WIN!! Bateman v. Perdue: N.C. Emergency Powers Ban

For those following the case, Bateman v. Perdue, an exciting (to me, at least) brief was filed today.

Today, 01-10-2011, Alan Gura has filed his Opposition to the States Motion for Summary Judgment. Go to the docket and scroll down to item #73 to read it.

As you may remember, the 4th Circuit very recently came out with their opinion in U.S. v Chester, in which they sent back to the district court with instructions to look at 922(9) with intermediate scrutiny and demanded the government to justify the Lautenberg Act. Albeit dicta, the Circuit strongly implied that laws that conflict with the RKBA, as regards law-abiding people, the standard would be strict scrutiny. Their opinion is included as an exhibit, here.

With that background in mind, this pleading is priceless! Here are some of the pearls, as I read them...

Whatever else the Defendants might do to regulate the right to carry firearms, they cannot ban the carrying of firearms by law abiding people for the purpose of self-defense when social order has broken down—the absolute core of the Second Amendment’s guarantee.

That was to the State.

To groups like the Brady Center, who believe that even the possession of guns inside the home may be banned, every armed individual is an incipient criminal or at least too unaccountably irresponsible to use firearms. But the Constitution requires the government to make a distinction between law-abiding individuals, who may have guns, and criminals, who may not. And that distinction must be honored wherever the right of self-defense is implicated, even, and indeed especially, during times of public emergency.

## Your assignment:
Return the Bateman v. Perdue post in full, with every word and mark unchanged. The records that come next bear no relation to the Bateman v. Perdue post.

## Exercise data:
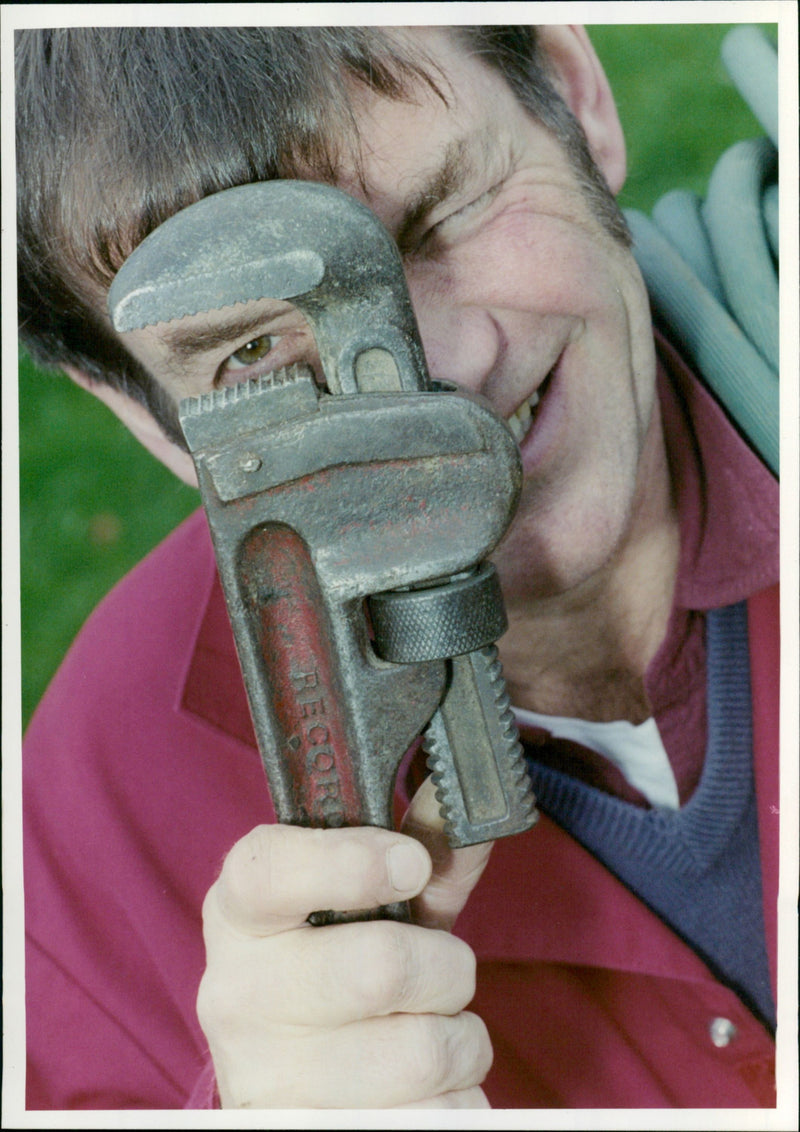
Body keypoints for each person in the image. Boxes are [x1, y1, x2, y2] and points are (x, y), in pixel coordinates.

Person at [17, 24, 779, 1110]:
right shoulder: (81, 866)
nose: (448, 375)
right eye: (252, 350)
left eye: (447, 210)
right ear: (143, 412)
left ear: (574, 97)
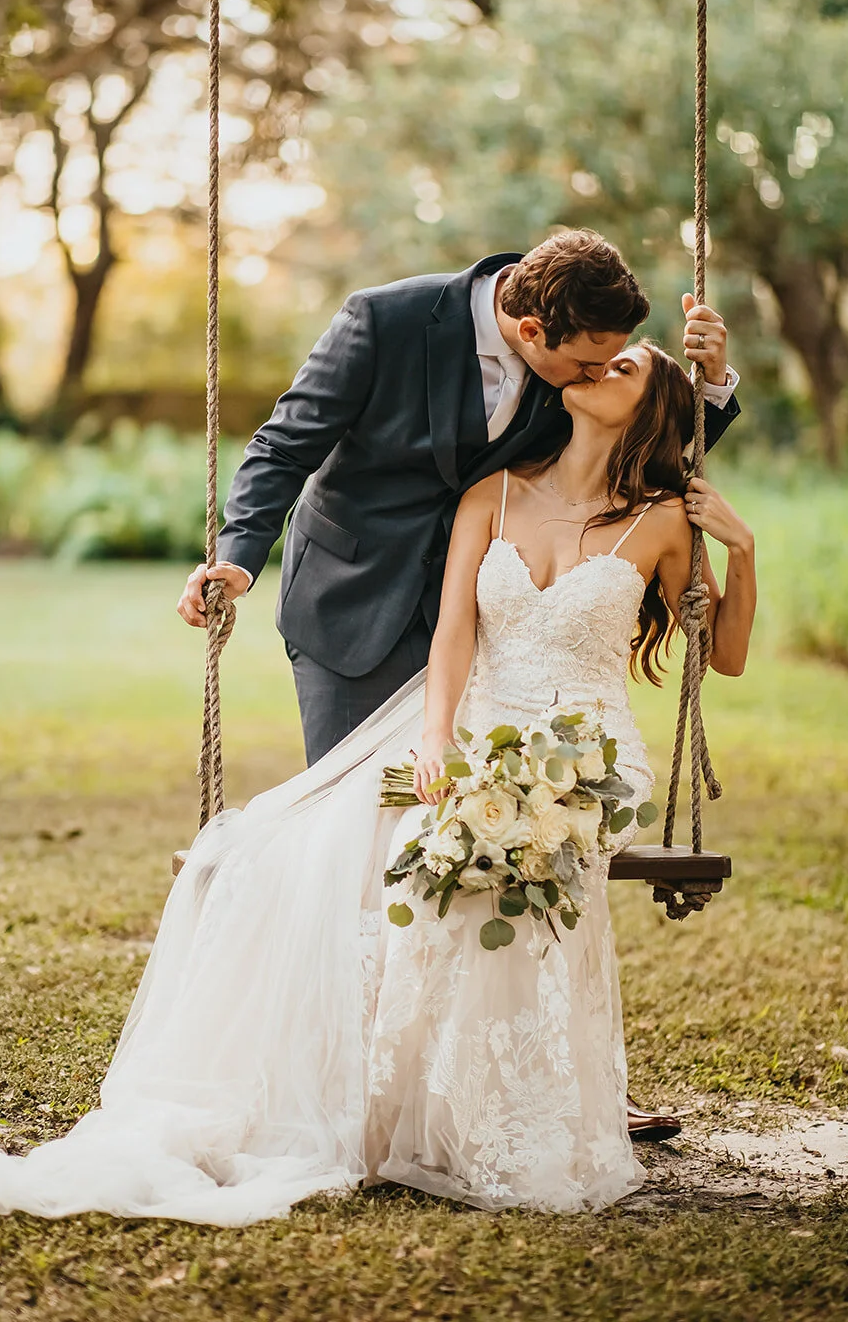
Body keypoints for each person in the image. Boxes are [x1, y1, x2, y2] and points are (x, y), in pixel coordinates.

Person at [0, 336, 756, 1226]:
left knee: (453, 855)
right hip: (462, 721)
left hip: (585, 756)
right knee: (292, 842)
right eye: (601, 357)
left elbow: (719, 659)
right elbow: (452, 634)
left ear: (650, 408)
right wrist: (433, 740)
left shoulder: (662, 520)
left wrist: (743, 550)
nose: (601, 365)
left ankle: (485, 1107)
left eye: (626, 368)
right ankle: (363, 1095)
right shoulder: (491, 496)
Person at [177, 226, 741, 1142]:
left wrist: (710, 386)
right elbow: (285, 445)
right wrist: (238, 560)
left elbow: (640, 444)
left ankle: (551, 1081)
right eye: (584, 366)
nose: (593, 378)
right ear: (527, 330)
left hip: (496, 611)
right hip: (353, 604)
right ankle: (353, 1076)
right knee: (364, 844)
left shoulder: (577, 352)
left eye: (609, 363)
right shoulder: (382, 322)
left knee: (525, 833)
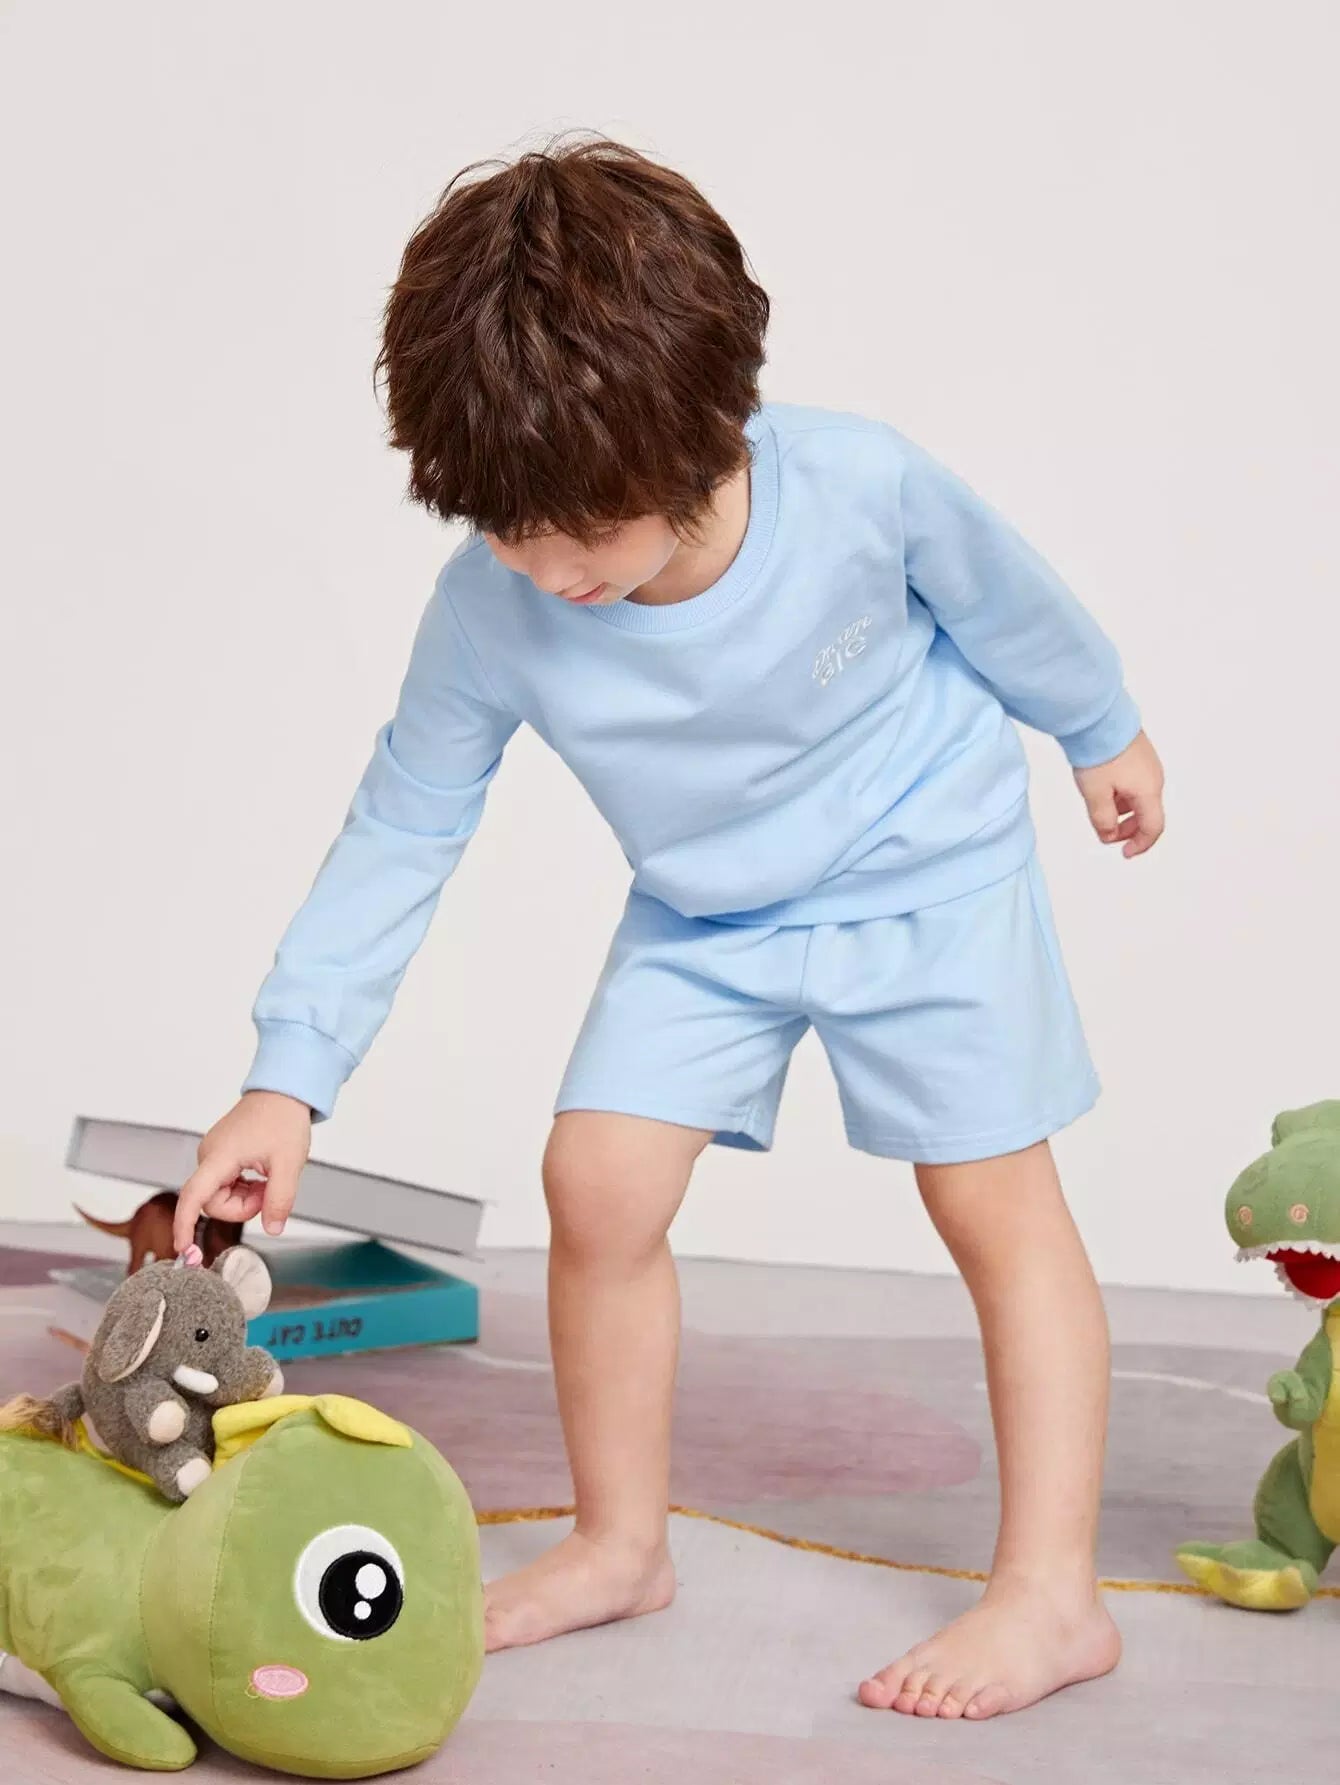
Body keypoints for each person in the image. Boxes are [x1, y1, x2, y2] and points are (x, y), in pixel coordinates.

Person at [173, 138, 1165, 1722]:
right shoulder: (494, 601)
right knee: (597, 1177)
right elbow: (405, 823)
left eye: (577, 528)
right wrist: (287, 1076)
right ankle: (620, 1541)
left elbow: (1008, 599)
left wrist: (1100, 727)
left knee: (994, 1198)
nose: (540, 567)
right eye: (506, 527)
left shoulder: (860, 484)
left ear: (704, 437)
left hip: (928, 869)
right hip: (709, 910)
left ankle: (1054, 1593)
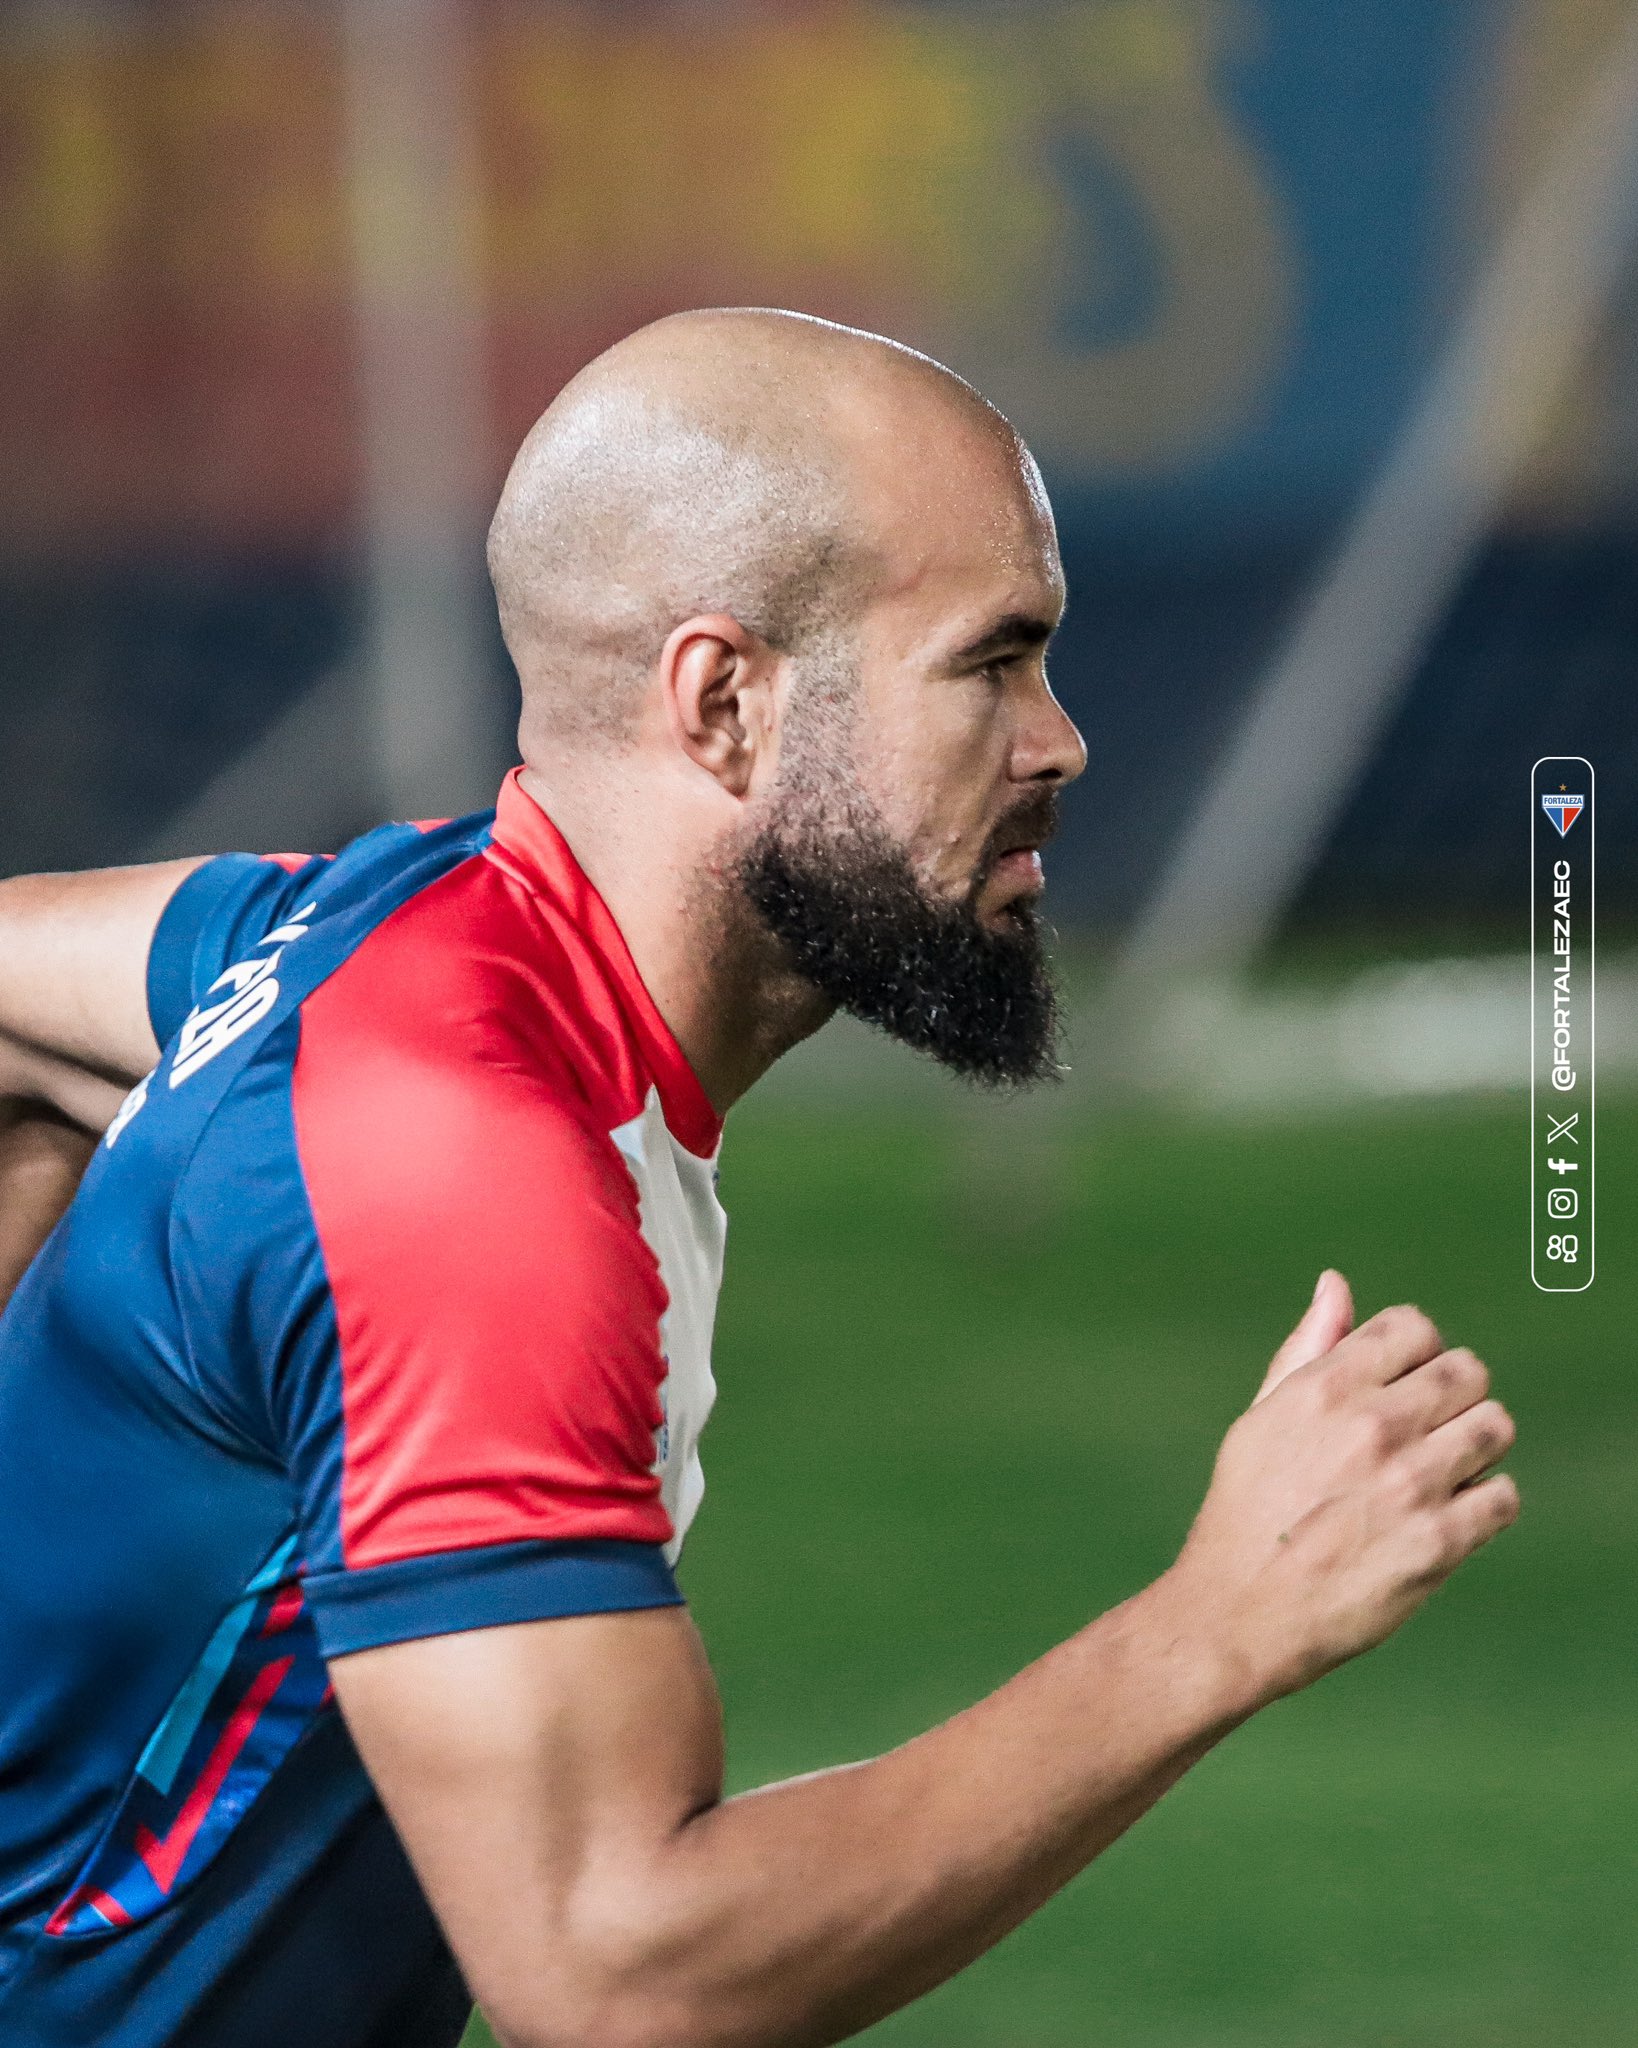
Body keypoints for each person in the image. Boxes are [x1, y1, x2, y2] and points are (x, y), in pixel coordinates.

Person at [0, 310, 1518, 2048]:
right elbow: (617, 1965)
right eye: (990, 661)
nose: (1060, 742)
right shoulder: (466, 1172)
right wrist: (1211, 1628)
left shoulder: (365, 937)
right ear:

## Expected answer:
WIN!! Bateman v. Perdue: N.C. Emergency Powers Ban

For those following the case, Bateman v. Perdue, an exciting (to me, at least) brief was filed today.

Today, 01-10-2011, Alan Gura has filed his Opposition to the States Motion for Summary Judgment. Go to the docket and scroll down to item #73 to read it.

As you may remember, the 4th Circuit very recently came out with their opinion in U.S. v Chester, in which they sent back to the district court with instructions to look at 922(9) with intermediate scrutiny and demanded the government to justify the Lautenberg Act. Albeit dicta, the Circuit strongly implied that laws that conflict with the RKBA, as regards law-abiding people, the standard would be strict scrutiny. Their opinion is included as an exhibit, here.

With that background in mind, this pleading is priceless! Here are some of the pearls, as I read them...

Whatever else the Defendants might do to regulate the right to carry firearms, they cannot ban the carrying of firearms by law abiding people for the purpose of self-defense when social order has broken down—the absolute core of the Second Amendment’s guarantee.

That was to the State.

To groups like the Brady Center, who believe that even the possession of guns inside the home may be banned, every armed individual is an incipient criminal or at least too unaccountably irresponsible to use firearms. But the Constitution requires the government to make a distinction between law-abiding individuals, who may have guns, and criminals, who may not. And that distinction must be honored wherever the right of self-defense is implicated, even, and indeed especially, during times of public emergency.